Many of them thought, understandably, that just as radio stations could make good business assembling audiences with free content, and on-selling them to advertisers, the same model could work for newspapers in cyberspace.

What few foresaw at the time was how advertising works differently online to print or broadcast. As the harsh reality set in, their newspapers were bleeding badly in both print and on the web.

The backlash began in earnest last year, hastened by the recession. Publishers lashed out at Google; they beat up on themselves for the original “sin” of offering free online content.

Desperate steps are now being taken – like charging for news online. But from the New York Times, to the local Mail & Guardian, this trick has been tried without success.

The obstacles to it working remain in place:

  • Why would anyone pay when there are substitutes available without charge –from aggregators, bloggers, public service media, pirates, or news from the sources direct?
  • Why would anyone pay without a simple and universal micro-payment system to do so? Think of purchase disincentives in the physical world – like scrabbling to find the right change for a newspaper before the traffic lights change. Paying per article or publication on the web is worse.

Nevertheless, South African newspapers are planning to follow the foreign lemmings, and leap over the pay-wall cliff.

It amounts to trying to fight what technology can do, by building a prison to stop information from escaping.

Instead of a fortress, newspapers need even more technology. You don’t counter climate change by going back to the 16th century; you go forward faster. The same goes with the press.

So, what’s needed is thinking about how to harness (not hinder) the trends in the new platforms. One way is to overcome silos, and to develop industrial convergence – between the sectors of media and telecoms/internet.

Newspapers need to appreciate that the culture of cellphone ringtones shows some acceptance of paying for certain kinds of content. And the micro-payment model exists in cellspace.

You may argue that if the New Century Network failed to converge newspaper firms, how much more difficult is to bring about partnerships between media, telecoms and internet companies?

On the other hand, if there’s not a deal struck between those doing content and those doing electronic distribution, there will be that much less information to flow through the pipes. Each sector needs the other, and each has an interest in developing a mutually sustainable eco-system.

One form of this, common in many parts of the world, recognises the public interest in having content producers compensated. This is through various mechanisms – “needle time” in the radio industry, “collection societies” (like Dalro and Samro in South Africa), or the levy on Internet Service Providers in Canada.

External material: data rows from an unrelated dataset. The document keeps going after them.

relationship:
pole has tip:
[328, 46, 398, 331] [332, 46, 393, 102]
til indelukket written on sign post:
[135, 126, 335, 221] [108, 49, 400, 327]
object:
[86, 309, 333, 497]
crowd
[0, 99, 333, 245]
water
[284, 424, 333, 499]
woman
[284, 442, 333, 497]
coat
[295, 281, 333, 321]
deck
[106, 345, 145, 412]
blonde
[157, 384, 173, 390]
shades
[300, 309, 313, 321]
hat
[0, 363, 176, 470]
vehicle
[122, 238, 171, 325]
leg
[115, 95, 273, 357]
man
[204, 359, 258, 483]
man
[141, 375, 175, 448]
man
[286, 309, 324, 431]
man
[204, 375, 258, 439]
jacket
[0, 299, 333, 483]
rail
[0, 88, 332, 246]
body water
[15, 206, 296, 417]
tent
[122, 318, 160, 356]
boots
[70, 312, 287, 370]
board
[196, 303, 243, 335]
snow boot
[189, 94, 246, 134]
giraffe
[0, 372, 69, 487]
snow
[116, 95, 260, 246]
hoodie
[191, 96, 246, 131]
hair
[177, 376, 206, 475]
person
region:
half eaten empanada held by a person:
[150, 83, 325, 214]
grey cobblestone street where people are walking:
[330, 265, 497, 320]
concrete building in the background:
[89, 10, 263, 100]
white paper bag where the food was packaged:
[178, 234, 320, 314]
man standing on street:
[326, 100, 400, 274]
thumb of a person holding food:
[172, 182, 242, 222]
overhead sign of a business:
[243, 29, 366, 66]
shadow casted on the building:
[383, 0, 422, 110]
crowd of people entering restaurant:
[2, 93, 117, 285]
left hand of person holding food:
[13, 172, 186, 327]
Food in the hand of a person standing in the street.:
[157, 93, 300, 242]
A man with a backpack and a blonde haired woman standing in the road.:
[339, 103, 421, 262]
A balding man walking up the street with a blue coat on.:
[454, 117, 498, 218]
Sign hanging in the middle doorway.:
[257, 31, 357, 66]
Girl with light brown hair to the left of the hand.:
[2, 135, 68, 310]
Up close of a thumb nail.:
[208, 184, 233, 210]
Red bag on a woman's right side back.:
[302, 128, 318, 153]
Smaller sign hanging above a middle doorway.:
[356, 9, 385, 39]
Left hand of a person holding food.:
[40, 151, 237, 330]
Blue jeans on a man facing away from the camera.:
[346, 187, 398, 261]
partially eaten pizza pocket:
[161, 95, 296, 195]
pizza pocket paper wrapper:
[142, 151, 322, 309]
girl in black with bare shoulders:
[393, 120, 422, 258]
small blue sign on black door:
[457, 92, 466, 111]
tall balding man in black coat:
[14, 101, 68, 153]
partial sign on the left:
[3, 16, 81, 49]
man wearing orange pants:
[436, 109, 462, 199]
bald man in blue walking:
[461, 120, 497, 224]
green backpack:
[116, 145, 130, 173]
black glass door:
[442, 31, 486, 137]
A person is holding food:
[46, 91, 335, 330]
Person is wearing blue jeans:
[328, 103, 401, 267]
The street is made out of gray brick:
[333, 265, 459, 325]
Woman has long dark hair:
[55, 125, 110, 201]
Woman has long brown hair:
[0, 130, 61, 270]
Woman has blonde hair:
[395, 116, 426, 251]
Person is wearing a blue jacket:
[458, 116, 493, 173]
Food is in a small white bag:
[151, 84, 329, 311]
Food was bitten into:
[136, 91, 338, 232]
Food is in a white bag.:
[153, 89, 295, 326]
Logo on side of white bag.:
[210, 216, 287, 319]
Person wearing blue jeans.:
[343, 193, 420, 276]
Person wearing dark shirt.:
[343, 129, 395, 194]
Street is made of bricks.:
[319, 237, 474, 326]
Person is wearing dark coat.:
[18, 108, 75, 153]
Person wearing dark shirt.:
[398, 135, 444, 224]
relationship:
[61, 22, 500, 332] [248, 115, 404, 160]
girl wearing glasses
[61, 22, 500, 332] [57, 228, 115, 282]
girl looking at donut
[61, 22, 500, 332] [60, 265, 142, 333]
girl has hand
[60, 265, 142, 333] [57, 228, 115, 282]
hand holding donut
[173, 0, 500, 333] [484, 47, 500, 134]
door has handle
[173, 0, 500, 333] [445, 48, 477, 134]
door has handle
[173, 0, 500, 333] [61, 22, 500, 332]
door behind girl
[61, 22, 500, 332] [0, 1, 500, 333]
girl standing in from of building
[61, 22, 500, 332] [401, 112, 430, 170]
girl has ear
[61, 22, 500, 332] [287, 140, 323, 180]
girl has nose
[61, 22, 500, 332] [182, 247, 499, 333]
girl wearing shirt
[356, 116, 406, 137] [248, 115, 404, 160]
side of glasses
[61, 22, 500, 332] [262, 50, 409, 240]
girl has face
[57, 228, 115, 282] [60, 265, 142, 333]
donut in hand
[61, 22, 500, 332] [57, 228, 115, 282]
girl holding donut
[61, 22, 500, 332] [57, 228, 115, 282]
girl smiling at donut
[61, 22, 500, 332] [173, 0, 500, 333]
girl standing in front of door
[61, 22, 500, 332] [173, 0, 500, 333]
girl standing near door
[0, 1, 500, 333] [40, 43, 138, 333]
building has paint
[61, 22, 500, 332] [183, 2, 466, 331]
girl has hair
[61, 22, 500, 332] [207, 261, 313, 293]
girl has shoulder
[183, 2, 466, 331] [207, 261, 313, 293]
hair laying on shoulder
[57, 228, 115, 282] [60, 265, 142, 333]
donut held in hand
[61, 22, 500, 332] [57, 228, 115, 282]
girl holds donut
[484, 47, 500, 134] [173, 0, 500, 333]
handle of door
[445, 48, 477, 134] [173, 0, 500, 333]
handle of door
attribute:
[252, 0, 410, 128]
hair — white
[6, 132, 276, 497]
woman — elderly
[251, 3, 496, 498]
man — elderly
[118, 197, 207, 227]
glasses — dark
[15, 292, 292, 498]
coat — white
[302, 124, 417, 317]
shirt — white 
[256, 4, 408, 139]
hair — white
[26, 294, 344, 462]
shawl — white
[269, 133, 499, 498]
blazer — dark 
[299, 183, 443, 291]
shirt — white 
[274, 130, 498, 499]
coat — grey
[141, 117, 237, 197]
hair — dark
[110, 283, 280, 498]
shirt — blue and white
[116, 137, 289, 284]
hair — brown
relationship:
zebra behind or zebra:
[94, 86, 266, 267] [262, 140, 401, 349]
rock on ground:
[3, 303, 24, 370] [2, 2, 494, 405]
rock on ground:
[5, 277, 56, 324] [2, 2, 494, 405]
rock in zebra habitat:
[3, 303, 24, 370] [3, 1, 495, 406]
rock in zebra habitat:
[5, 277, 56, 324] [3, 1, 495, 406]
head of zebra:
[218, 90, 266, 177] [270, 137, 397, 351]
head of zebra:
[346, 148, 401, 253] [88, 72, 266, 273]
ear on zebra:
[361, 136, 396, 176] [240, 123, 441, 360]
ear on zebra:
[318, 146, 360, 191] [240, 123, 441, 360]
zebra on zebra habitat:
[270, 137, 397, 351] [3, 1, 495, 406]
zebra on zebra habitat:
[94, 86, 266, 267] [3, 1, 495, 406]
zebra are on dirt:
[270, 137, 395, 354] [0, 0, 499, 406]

The specific terms of these arrangements are fiercely fought over. But the longer it takes for content people to talk to those who control the means of distribution, the weaker their position becomes. That’s exactly what happened to NBC and the Apple I-Store in the USA.

In South Africa, the captains of the newspaper industry should be talking, as a bloc, with the cellphone providers. Yesterday, already.

They owe it to the veterans who helped build their business and who are judging their journalists’ current work. They owe it to existing journalist employees to find ways to avoid 25% of newsroom jobs being lost (the USA scenario).

More than this, finding long-term revenue sources to professional journalism, is a quest in the public interest – a newspaper cause that could be shared by the telecoms and internet sectors.

After all, who else will deliver the award-winning stories, for all platforms, if not a partnership of institutions that reinvent the business model for the media?

  • Prof Guy Berger convenes the judging panel of the Mondi Shanduka Newspaper Journalism Awards. He is head of the School of Journalism and Media Studies, Rhodes University, and founder of the School’s New Media Lab (NML).